I’m sorry to see that the Journal of Theoretical Biology published an article with the fallacy of controlling for an intermediate outcome. Or maybe I’m happy to see it because it’s a great example for my classes. The paper is called “Engineers have more sons, nurses have more daughters” (by Satoshi Kanazawaa and Griet Vandermassen) and the title surprised me, because in my acquaintance with such data, I’ve seen very little evidence of sex ratios at birth varying much at all. The paper presents a regression in which:
- the units are families
- the outcome is the number of sons in the family (they do another regression where the outcome is the number of dauhters)
- the predictor of interests are indicators for whether the parent’s occupation is “systematizing” (e.g., engineering) or “empathazing” (e.g., nursing)
- the regression also controls for parent’s education, income, age, age at first marriage, ethnicity, marital status, and number of daughters (for the model predicting the # of sons) or number of sons (for the model predicting # of daughters).
The coefficients of “systematizers” and “empathizers” are statistically significant and large (i.e., “practically significant”) and the authors conclude that systematizers are much more likely to have boys and empathizers are much more likely to have girls, and then back this up with some serious biodetermistic theorizing (e.g., referring to occupations as “brain types”!).
But, but, but . . . their results cannot be interpreted in this way!
The problem is that their analysis controls for intermediate outcomes (a problem which I noted in another study of sons and daughters, although in that case the fallacy had only minor effects on the results). Controlling for total #kids of the other sex is a huge problem since different people may very well go for another kid or not after having one son, or one daughter, or whatever. In addition, income is an intermediate outcome (to the extent we think of occupation as a “treatment”) so it does not make sense to compare two people with different occupation-classes and the same income. Also, occupation itself is intermediate, in that one might, for example, decide to become a social worker after having a girl. Divorce is another intermediate outcome (as has in fact been studied).
The funny thing is that the authors almost . . . almost . . . saw the problem, when they wrote:
when we control for all the variables included in our equations, those who have more biological daughters have fewer biological sons, and those who have more biological sons have fewer biological daughters. This seems to suggest that parents specialize in producing children of one sex or the other, some producing mostly or exclusive boys, and others producing mostly or exclusively girls.
Well, yeah. No biological explanation needed here: just think (for simplicity) of what the data would look like if every couple had 1 kid, or 2 kids. The actual data are a mixture of different numbers of kids, and there’s no reason ahead of time to expect these regression coefficients to be zero–even if (as is roughly the case), the sex of babies born is completely random.
I’m sorry to see that this slipped by peer review, but I’m really sorry to see that it got slashdotted.
P.S. As a bonus point, the paper presents regression results to four significant digits (e.g., 03498 +/- .1326).

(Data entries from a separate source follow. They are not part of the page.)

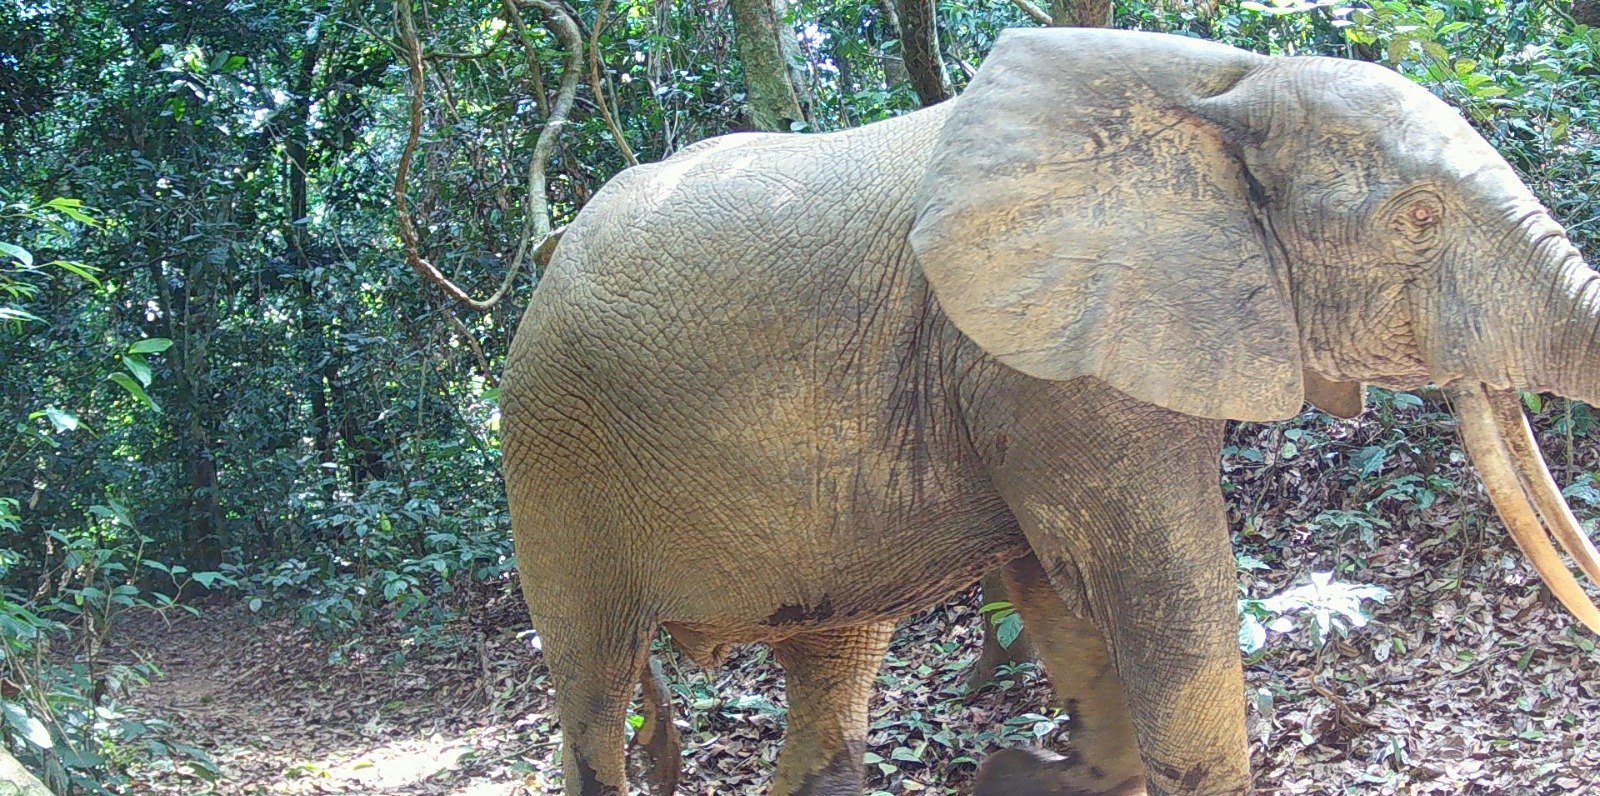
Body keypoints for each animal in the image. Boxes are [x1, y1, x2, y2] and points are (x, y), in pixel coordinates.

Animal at [501, 28, 1600, 796]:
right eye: (1418, 220)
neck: (1222, 83)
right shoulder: (1031, 363)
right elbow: (1158, 593)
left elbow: (1063, 589)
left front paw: (1024, 772)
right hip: (554, 458)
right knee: (597, 694)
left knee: (831, 670)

P.P.S. Juicy sociobiological quote: “Thus, it pays parents in good conditions to bet on male rather than female offspring.” Perhaps they should have done a study in Las Vegas and checked out the actual betting odds…

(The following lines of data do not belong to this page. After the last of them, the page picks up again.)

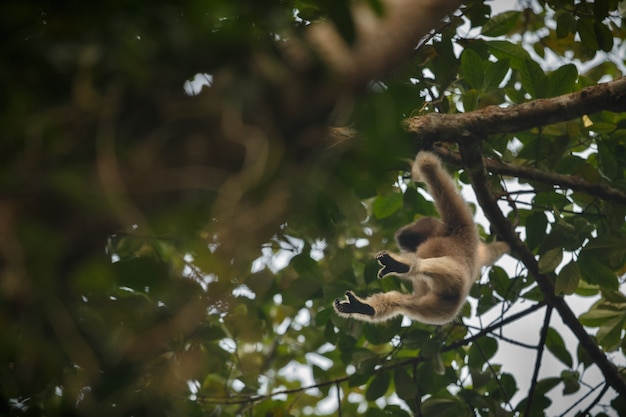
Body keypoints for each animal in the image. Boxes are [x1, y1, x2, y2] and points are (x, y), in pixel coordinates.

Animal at [332, 151, 508, 324]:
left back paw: (403, 266)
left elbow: (427, 164)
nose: (406, 234)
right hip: (439, 308)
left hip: (457, 278)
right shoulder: (472, 239)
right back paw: (364, 307)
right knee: (403, 301)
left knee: (436, 268)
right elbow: (497, 249)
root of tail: (457, 300)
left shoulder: (459, 219)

P.P.P.S. OK, I’m sorry for making fun of the study. I’ve proven a false theorem myself (well, I guess “proved” isn’t the right word), glass houses and all that.
P.P.P.P.S. Just to bring this to a close: the authors make “the following novel prediction: individuals who have Type S brains should have more sons than daughters, while individuals who have Type E brains should have more daughters than sons” [italics in the original]. But they never check this (as far as I can see)! They just run regressions.
This is truly an example of the tyranny of statistical methodology: if only these biologists (well, actually one of them is at an Institute of Management and another is at a Center for Gender Studies) had calculated some simple averages, they might have learned something, but through fancy regression they were led astray.